**To do:** Reproduce, line for line and unchanged, all of the text in the data below, leaving out the pictures.

**Supplied records:**

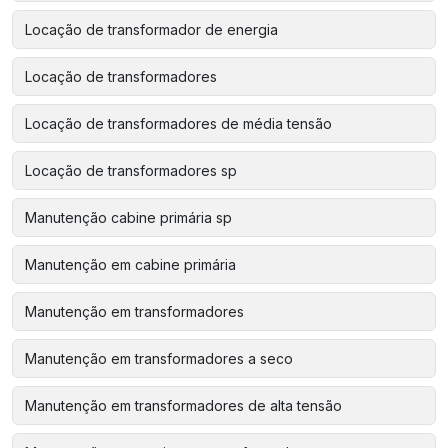
Locação de transformador de energia
Locação de transformadores
Locação de transformadores de média tensão
Locação de transformadores sp
Manutenção cabine primária sp
Manutenção em cabine primária
Manutenção em transformadores
Manutenção em transformadores a seco
Manutenção em transformadores de alta tensão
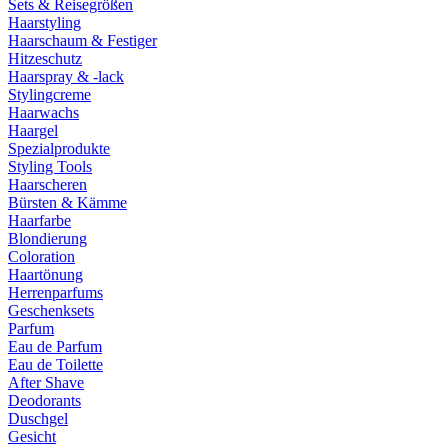
Sets & Reisegrößen
Haarstyling
Haarschaum & Festiger
Hitzeschutz
Haarspray & -lack
Stylingcreme
Haarwachs
Haargel
Spezialprodukte
Styling Tools
Haarscheren
Bürsten & Kämme
Haarfarbe
Blondierung
Coloration
Haartönung
Herrenparfums
Geschenksets
Parfum
Eau de Parfum
Eau de Toilette
After Shave
Deodorants
Duschgel
Gesicht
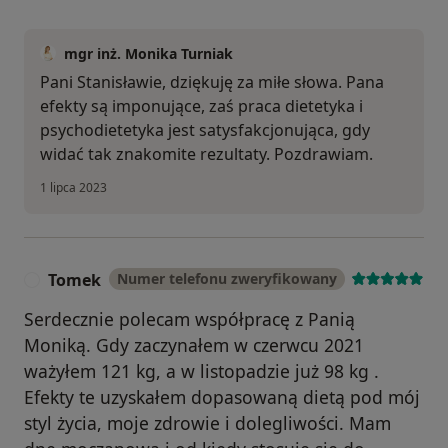
mgr inż. Monika Turniak
Pani Stanisławie, dziękuję za miłe słowa. Pana
efekty są imponujące, zaś praca dietetyka i
psychodietetyka jest satysfakcjonująca, gdy
widać tak znakomite rezultaty. Pozdrawiam.
1 lipca 2023
Tomek
Numer telefonu zweryfikowany
T
Serdecznie polecam współpracę z Panią
Moniką. Gdy zaczynałem w czerwcu 2021
ważyłem 121 kg, a w listopadzie już 98 kg .
Efekty te uzyskałem dopasowaną dietą pod mój
styl życia, moje zdrowie i dolegliwości. Mam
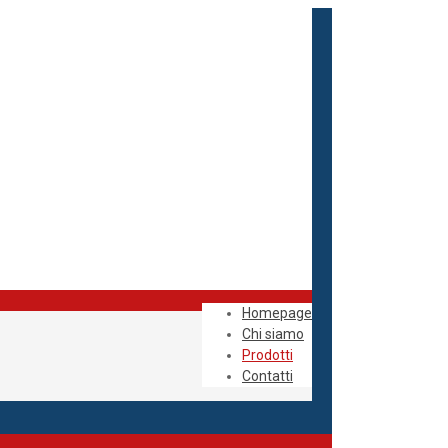
Homepage
Chi siamo
Prodotti
Contatti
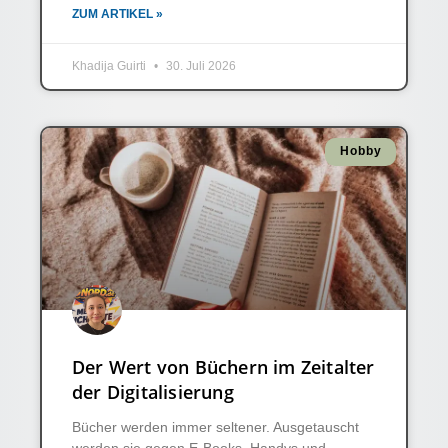
ZUM ARTIKEL »
Khadija Guirti
30. Juli 2026
Hobby
Der Wert von Büchern im Zeitalter
der Digitalisierung
Bücher werden immer seltener. Ausgetauscht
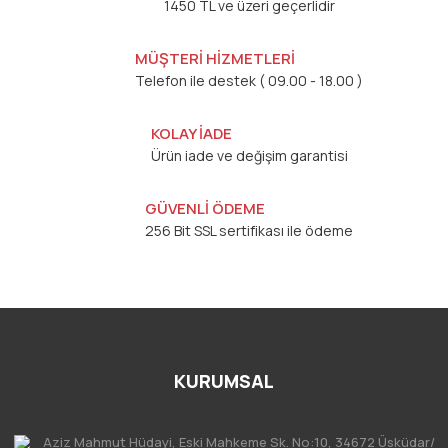
1450 TL ve üzeri geçerlidir
MÜŞTERİ HİZMETLERİ
Telefon ile destek ( 09.00 - 18.00 )
KOLAY İADE
Ürün iade ve değişim garantisi
GÜVENLİ ÖDEME
256 Bit SSL sertifikası ile ödeme
KURUMSAL
Aziz Mahmut Hüdayi, Eski Mahkeme Sk. No:10, 34672 Üsküdar/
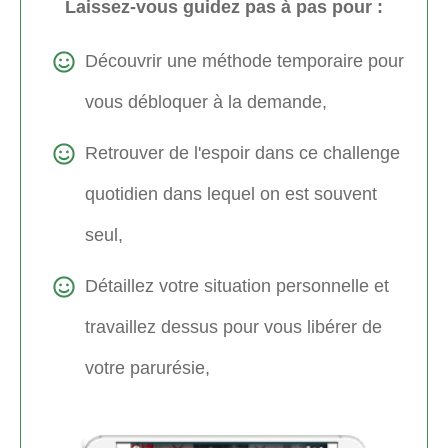
Laissez-vous guidez pas à pas pour :
Découvrir une méthode temporaire pour
vous débloquer à la demande,
Retrouver de l'espoir dans ce challenge
quotidien dans lequel on est souvent
seul,
Détaillez votre situation personnelle et
travaillez dessus pour vous libérer de
votre parurésie,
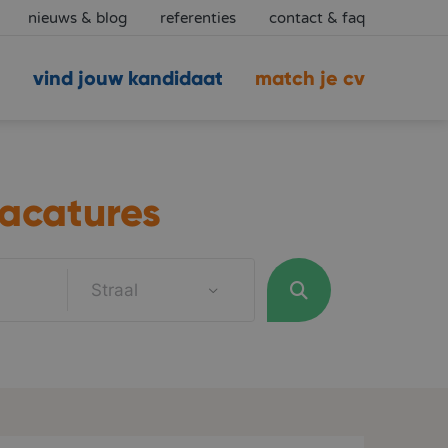
nieuws & blog
referenties
contact & faq
vind jouw kandidaat
match je cv
acatures
Straal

**Response:**
Locação de transformador de energia
Locação de transformadores
Locação de transformadores de média tensão
Locação de transformadores sp
Manutenção cabine primária sp
Manutenção em cabine primária
Manutenção em transformadores
Manutenção em transformadores a seco
Manutenção em transformadores de alta tensão
Sets & Reisegrößen
Haarstyling
Haarschaum & Festiger
Hitzeschutz
Haarspray & -lack
Stylingcreme
Haarwachs
Haargel
Spezialprodukte
Styling Tools
Haarscheren
Bürsten & Kämme
Haarfarbe
Blondierung
Coloration
Haartönung
Herrenparfums
Geschenksets
Parfum
Eau de Parfum
Eau de Toilette
After Shave
Deodorants
Duschgel
Gesicht
mgr inż. Monika Turniak
Pani Stanisławie, dziękuję za miłe słowa. Pana
efekty są imponujące, zaś praca dietetyka i
psychodietetyka jest satysfakcjonująca, gdy
widać tak znakomite rezultaty. Pozdrawiam.
1 lipca 2023
Tomek
Numer telefonu zweryfikowany
T
Serdecznie polecam współpracę z Panią
Moniką. Gdy zaczynałem w czerwcu 2021
ważyłem 121 kg, a w listopadzie już 98 kg .
Efekty te uzyskałem dopasowaną dietą pod mój
styl życia, moje zdrowie i dolegliwości. Mam
Homepage
Chi siamo
Prodotti
Contatti
ZUM ARTIKEL »
Khadija Guirti
30. Juli 2026
Hobby
Der Wert von Büchern im Zeitalter
der Digitalisierung
Bücher werden immer seltener. Ausgetauscht
1450 TL ve üzeri geçerlidir
MÜŞTERİ HİZMETLERİ
Telefon ile destek ( 09.00 - 18.00 )
KOLAY İADE
Ürün iade ve değişim garantisi
GÜVENLİ ÖDEME
256 Bit SSL sertifikası ile ödeme
KURUMSAL
Aziz Mahmut Hüdayi, Eski Mahkeme Sk. No:10, 34672 Üsküdar/
Laissez-vous guidez pas à pas pour :
Découvrir une méthode temporaire pour
vous débloquer à la demande,
Retrouver de l'espoir dans ce challenge
quotidien dans lequel on est souvent
seul,
Détaillez votre situation personnelle et
travaillez dessus pour vous libérer de
votre parurésie,
nieuws & blog
referenties
contact & faq
vind jouw kandidaat
match je cv
acatures
Straal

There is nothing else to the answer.